[Collected data]
__________
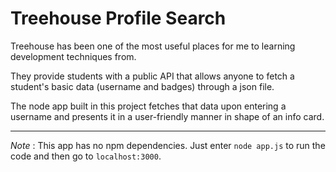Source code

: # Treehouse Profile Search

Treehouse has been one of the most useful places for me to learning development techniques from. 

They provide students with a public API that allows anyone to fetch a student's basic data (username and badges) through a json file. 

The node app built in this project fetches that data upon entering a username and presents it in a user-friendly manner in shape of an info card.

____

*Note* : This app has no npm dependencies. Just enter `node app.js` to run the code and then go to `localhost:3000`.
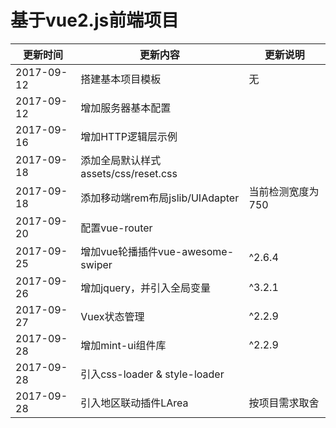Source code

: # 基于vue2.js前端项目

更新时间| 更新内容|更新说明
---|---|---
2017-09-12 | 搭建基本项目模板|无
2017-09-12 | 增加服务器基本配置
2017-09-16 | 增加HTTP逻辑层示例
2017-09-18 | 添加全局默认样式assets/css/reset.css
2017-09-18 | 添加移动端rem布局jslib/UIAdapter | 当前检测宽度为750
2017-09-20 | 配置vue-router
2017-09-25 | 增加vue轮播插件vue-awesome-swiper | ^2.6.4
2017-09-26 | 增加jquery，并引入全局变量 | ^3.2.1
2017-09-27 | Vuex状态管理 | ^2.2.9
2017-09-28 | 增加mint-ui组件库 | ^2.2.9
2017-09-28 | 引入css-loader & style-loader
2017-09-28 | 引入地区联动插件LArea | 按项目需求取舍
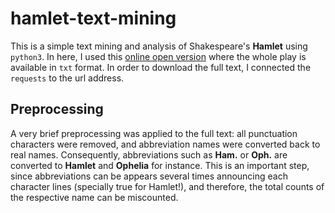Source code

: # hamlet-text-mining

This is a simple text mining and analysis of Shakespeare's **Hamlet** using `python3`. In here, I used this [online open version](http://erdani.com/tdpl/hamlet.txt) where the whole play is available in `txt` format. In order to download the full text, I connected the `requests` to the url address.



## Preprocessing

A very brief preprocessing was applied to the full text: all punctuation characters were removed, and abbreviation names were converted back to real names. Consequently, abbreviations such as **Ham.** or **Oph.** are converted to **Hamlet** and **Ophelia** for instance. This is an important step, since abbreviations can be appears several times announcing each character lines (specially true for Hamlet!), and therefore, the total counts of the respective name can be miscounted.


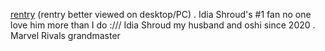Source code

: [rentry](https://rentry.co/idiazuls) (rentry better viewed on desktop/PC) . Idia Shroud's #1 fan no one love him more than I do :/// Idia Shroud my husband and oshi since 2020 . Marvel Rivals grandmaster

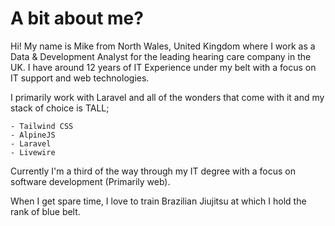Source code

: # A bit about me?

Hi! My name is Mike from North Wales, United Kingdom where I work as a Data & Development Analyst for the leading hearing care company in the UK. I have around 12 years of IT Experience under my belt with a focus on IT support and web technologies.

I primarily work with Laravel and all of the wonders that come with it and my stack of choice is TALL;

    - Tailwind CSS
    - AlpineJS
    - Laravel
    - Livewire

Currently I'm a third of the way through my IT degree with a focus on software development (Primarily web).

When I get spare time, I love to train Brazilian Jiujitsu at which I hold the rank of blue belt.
__________
- Task details
Print each of the records above exactly as written, leaving no picture in the copy.

- Exercise result
Source code

: # Treehouse Profile Search

Treehouse has been one of the most useful places for me to learning development techniques from. 

They provide students with a public API that allows anyone to fetch a student's basic data (username and badges) through a json file. 

The node app built in this project fetches that data upon entering a username and presents it in a user-friendly manner in shape of an info card.

____

*Note* : This app has no npm dependencies. Just enter `node app.js` to run the code and then go to `localhost:3000`.
Source code

: # 基于vue2.js前端项目

更新时间| 更新内容|更新说明
---|---|---
2017-09-12 | 搭建基本项目模板|无
2017-09-12 | 增加服务器基本配置
2017-09-16 | 增加HTTP逻辑层示例
2017-09-18 | 添加全局默认样式assets/css/reset.css
2017-09-18 | 添加移动端rem布局jslib/UIAdapter | 当前检测宽度为750
2017-09-20 | 配置vue-router
2017-09-25 | 增加vue轮播插件vue-awesome-swiper | ^2.6.4
2017-09-26 | 增加jquery，并引入全局变量 | ^3.2.1
2017-09-27 | Vuex状态管理 | ^2.2.9
2017-09-28 | 增加mint-ui组件库 | ^2.2.9
2017-09-28 | 引入css-loader & style-loader
2017-09-28 | 引入地区联动插件LArea | 按项目需求取舍
Source code

: # hamlet-text-mining

This is a simple text mining and analysis of Shakespeare's **Hamlet** using `python3`. In here, I used this [online open version](http://erdani.com/tdpl/hamlet.txt) where the whole play is available in `txt` format. In order to download the full text, I connected the `requests` to the url address.



## Preprocessing

A very brief preprocessing was applied to the full text: all punctuation characters were removed, and abbreviation names were converted back to real names. Consequently, abbreviations such as **Ham.** or **Oph.** are converted to **Hamlet** and **Ophelia** for instance. This is an important step, since abbreviations can be appears several times announcing each character lines (specially true for Hamlet!), and therefore, the total counts of the respective name can be miscounted.


Source code

: [rentry](https://rentry.co/idiazuls) (rentry better viewed on desktop/PC) . Idia Shroud's #1 fan no one love him more than I do :/// Idia Shroud my husband and oshi since 2020 . Marvel Rivals grandmaster

Source code

: # A bit about me?

Hi! My name is Mike from North Wales, United Kingdom where I work as a Data & Development Analyst for the leading hearing care company in the UK. I have around 12 years of IT Experience under my belt with a focus on IT support and web technologies.

I primarily work with Laravel and all of the wonders that come with it and my stack of choice is TALL;

    - Tailwind CSS
    - AlpineJS
    - Laravel
    - Livewire

Currently I'm a third of the way through my IT degree with a focus on software development (Primarily web).

When I get spare time, I love to train Brazilian Jiujitsu at which I hold the rank of blue belt.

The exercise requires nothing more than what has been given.